## To do
Begin with the line below holding "нарисовать свою картину таким" and go on through the line holding "о шаттла Challenger", duplicating each line exactly and leaving out pictures.

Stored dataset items
++++

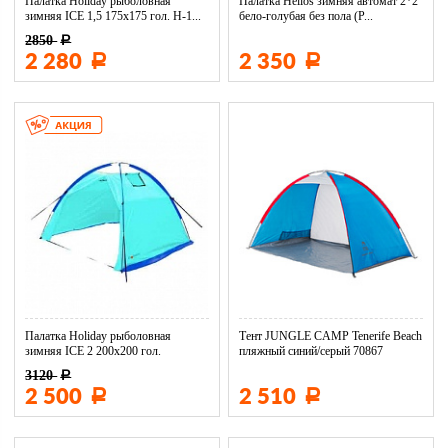
Палатка Holiday рыболовная
Палатка Helios зимняя автомат 2*2
зимняя ICE 1,5 175х175 гол. H-1...
бело-голубая без пола (P...
2850
Р
2 280
2 350
Р
Р
Палатка Holiday рыболовная
Тент JUNGLE CAMP Tenerife Beach
зимняя ICE 2 200х200 гол.
пляжный синий/серый 70867
3120
Р
2 500
2 510
Р
Р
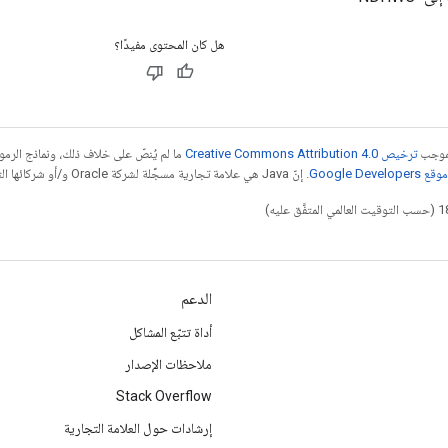
هل كان المحتوى مفيدًا؟
بموجب
ترخيص Creative Commons Attribution 4.0‏
ما لم يُنصّ على خلاف ذلك، ونماذج الر
Google Dev‏
. إنّ Java هي علامة تجارية مسجَّلة لشركة Oracle و/أو شركائها التابعين.
الدعم
أداة تتبّع المشاكل
ملاحظات الإصدار
Stack Overflow
إرشادات حول العلامة التجارية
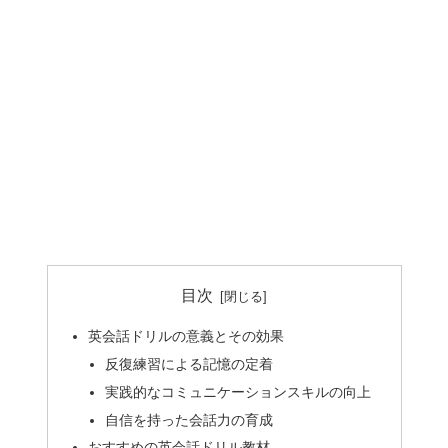
目次
英会話ドリルの意義とその効果
反復練習による記憶の定着
実践的なコミュニケーションスキルの向上
自信を持った会話力の育成
おすすめの英会話ドリル教材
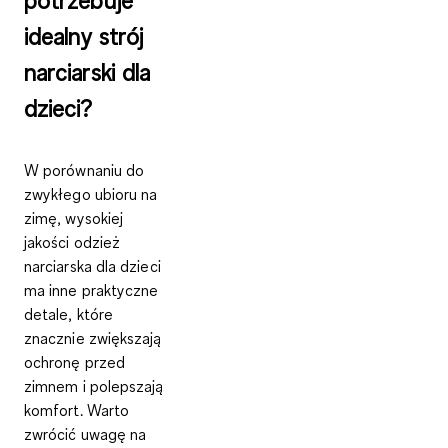
idealny strój
narciarski dla
dzieci?
W porównaniu do
zwykłego ubioru na
zimę, wysokiej
jakości odzież
narciarska dla dzieci
ma inne praktyczne
detale, które
znacznie zwiększają
ochronę przed
zimnem i polepszają
komfort. Warto
zwrócić uwagę na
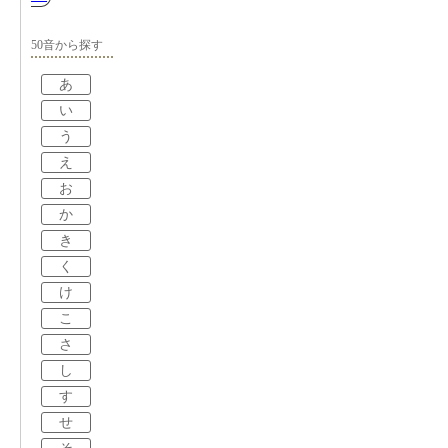
50音から探す
あ
い
う
え
お
か
き
く
け
こ
さ
し
す
せ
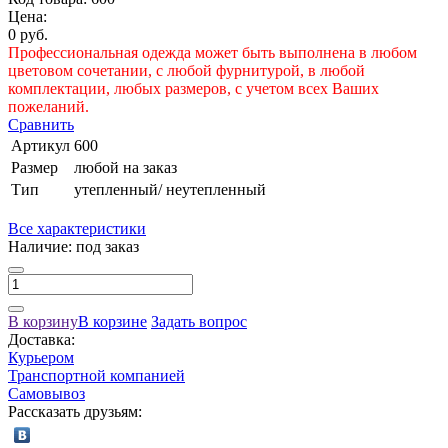
Цена:
0 руб.
Профессиональная одежда может быть выполнена в любом
цветовом сочетании, с любой фурнитурой, в любой
комплектации, любых размеров, с учетом всех Ваших
пожеланий.
Сравнить
Артикул
600
Размер
любой на заказ
Тип
утепленный/ неутепленный
Все характеристики
Наличие:
под заказ
В корзину
В корзине
Задать вопрос
Доставка:
Курьером
Транспортной компанией
Самовывоз
Рассказать друзьям:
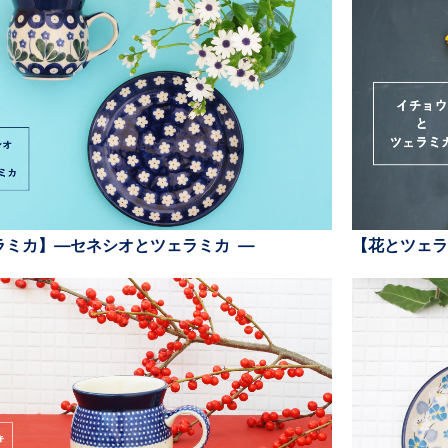
ラミカ】—セネシオとツェラミカ —
【花とツェラ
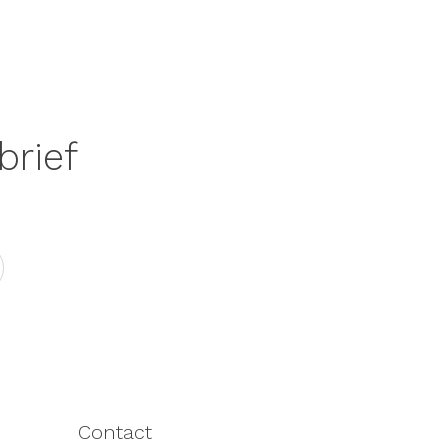
brief
Contact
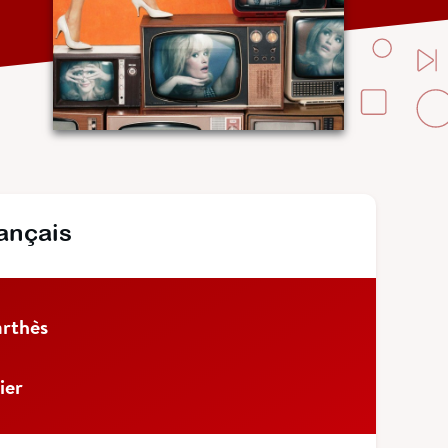
rançais
arthès
ier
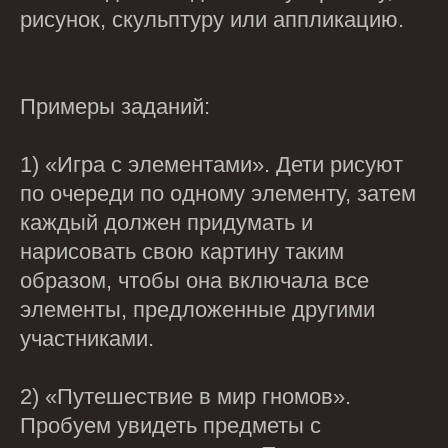
рисунок, скульптуру или аппликацию.
Примеры заданий:
1) «Игра с элементами». Дети рисуют
по очереди по одному элементу, затем
каждый должен придумать и
нарисовать свою картину таким
образом, чтобы она включала все
элементы, предложенные другими
участниками.
2) «Путешествие в мир гномов».
Пробуем увидеть предметы с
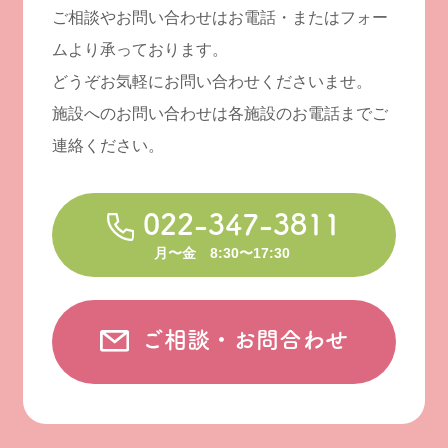
ご相談やお問い合わせはお電話・またはフォー
ムより承っております。
どうぞお気軽にお問い合わせくださいませ。
施設へのお問い合わせは各施設のお電話までご
連絡ください。
022-347-3811
月〜金 8:30〜17:30
ご相談・お問合わせ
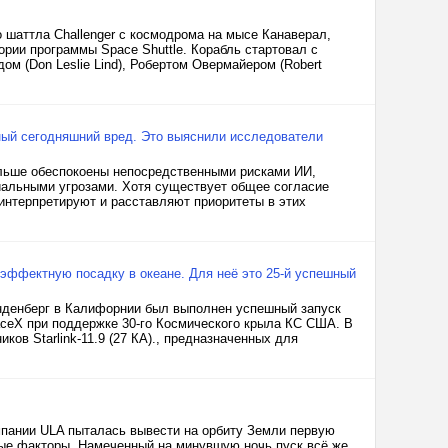
о шаттла Challenger с космодрома на мысе Канаверал,
ории программы Space Shuttle. Корабль стартовал с
ом (Don Leslie Lind), Робертом Овермайером (Robert
ьный сегодняшний вред. Это выяснили исследователи
ольше обеспокоены непосредственными рисками ИИ,
иальными угрозами. Хотя существует общее согласие
 интерпретируют и расставляют приоритеты в этих
а эффектную посадку в океане. Для неё это 25-й успешный
нденберг в Калифорнии был выполнен успешный запуск
aceX при поддержке 30-го Космического крыла КС США. В
ков Starlink-11.9 (27 КА)., предназначенных для
мпании ULA пыталась вывести на орбиту Земли первую
чные факторы. Намеченный на минувшую ночь пуск всё же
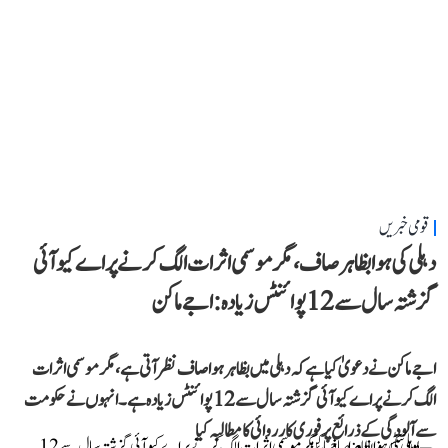
قومی خبریں
دہلی کی ہوا بظاہر صاف، مگر موسمی اثرات الگ کرنے پر اے کیو آئی
گزشتہ سال سے 12 پوائنٹس زیادہ: اجے ماکن
اجے ماکن نے دعویٰ کیا ہے کہ دہلی میں بظاہر ہوا صاف نظر آتی ہے، مگر موسمی اثرات
الگ کرنے پر اے کیو آئی گزشتہ سال سے 12 پوائنٹس زیادہ ہے۔ انہوں نے حکومت
سے آلودگی کے ذرائع پر فوری کارروائی کا مطالبہ کیا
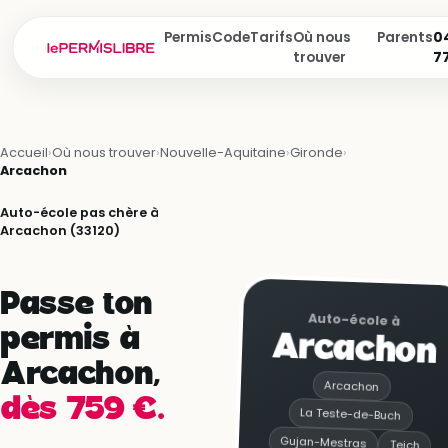
Permis
Code
Tarifs
Où nous
Parents
04
trouver
7
Accueil
›
Où nous trouver
›
Nouvelle-Aquitaine
›
Gironde
›
Arcachon
Auto-école pas chère à
Arcachon (33120)
Passe ton
Auto-école à
permis à
Arcachon
Arcachon,
Arcachon
dès 759 €.
La Teste-de-Buch
Gujan-Mestras
Teich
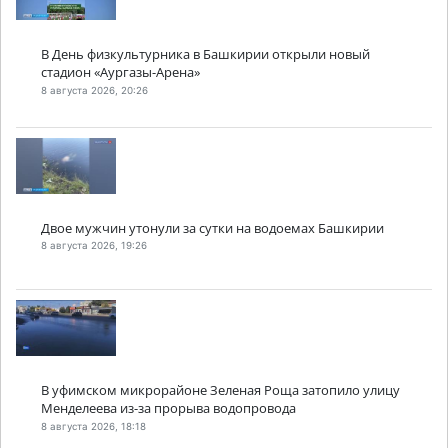
В День физкультурника в Башкирии открыли новый
стадион «Аургазы-Арена»
8 августа 2026, 20:26
Двое мужчин утонули за сутки на водоемах Башкирии
8 августа 2026, 19:26
В уфимском микрорайоне Зеленая Роща затопило улицу
Менделеева из-за прорыва водопровода
8 августа 2026, 18:18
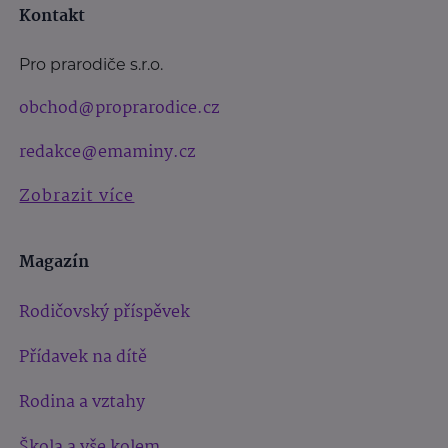
Kontakt
Pro prarodiče s.r.o.
obchod@proprarodice.cz
redakce@emaminy.cz
Zobrazit více
Magazín
Rodičovský příspěvek
Přídavek na dítě
Rodina a vztahy
Škola a vše kolem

++++

## Task response
нарисовать свою картину таким
образом, чтобы она включала все
элементы, предложенные другими
участниками.
2) «Путешествие в мир гномов».
Пробуем увидеть предметы с
ご相談やお問い合わせはお電話・またはフォー
ムより承っております。
どうぞお気軽にお問い合わせくださいませ。
施設へのお問い合わせは各施設のお電話までご
連絡ください。
022-347-3811
月〜金 8:30〜17:30
ご相談・お問合わせ
о шаттла Challenger с космодрома на мысе Канаверал,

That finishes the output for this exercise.